(Dataset entries)
====
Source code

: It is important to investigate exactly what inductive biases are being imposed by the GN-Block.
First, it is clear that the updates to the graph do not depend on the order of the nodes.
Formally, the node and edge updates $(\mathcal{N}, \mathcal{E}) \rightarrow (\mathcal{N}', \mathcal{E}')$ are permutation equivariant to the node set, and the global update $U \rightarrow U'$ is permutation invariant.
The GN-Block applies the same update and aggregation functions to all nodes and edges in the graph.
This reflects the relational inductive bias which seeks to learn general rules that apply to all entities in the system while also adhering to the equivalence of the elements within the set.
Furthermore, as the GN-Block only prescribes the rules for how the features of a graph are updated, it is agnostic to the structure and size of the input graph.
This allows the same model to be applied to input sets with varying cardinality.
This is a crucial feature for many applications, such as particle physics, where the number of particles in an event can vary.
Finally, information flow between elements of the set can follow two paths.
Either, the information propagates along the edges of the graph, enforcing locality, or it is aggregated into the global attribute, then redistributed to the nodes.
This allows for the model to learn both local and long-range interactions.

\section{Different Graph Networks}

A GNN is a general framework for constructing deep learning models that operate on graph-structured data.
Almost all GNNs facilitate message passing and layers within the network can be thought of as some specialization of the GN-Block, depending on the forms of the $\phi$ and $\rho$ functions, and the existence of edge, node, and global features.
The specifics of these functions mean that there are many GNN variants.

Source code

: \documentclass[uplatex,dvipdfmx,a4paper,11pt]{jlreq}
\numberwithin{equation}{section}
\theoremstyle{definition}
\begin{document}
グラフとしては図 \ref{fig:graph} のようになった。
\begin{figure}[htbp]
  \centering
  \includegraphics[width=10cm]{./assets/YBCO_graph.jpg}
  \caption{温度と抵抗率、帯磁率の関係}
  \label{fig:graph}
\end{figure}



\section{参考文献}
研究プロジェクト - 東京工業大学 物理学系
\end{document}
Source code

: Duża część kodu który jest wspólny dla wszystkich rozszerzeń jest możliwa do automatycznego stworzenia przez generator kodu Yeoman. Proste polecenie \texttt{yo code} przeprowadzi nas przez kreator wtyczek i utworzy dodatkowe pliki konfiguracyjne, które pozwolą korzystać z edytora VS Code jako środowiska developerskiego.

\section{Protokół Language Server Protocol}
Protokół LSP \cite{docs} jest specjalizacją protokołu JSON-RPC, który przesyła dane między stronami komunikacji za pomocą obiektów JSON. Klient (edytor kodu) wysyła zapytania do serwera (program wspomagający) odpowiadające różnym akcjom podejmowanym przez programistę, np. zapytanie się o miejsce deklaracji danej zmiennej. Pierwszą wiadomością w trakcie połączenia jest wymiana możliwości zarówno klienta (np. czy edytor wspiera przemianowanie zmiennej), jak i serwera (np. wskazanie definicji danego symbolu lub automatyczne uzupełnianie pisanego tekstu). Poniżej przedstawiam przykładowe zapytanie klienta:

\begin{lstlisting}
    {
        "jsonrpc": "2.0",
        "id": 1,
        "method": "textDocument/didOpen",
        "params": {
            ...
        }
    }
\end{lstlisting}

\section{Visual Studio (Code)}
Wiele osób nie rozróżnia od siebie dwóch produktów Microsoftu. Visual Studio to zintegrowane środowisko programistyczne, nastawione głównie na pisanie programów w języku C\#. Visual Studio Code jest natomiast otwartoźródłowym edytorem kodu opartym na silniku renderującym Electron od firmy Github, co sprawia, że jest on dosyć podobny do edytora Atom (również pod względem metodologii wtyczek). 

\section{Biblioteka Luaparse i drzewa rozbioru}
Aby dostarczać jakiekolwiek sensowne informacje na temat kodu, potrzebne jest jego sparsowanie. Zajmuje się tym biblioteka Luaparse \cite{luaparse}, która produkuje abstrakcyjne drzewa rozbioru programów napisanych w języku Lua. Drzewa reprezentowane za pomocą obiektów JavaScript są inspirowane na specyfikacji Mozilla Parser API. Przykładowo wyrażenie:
====
How many lines of the data contain "cite"? Work it out and give only the number.

2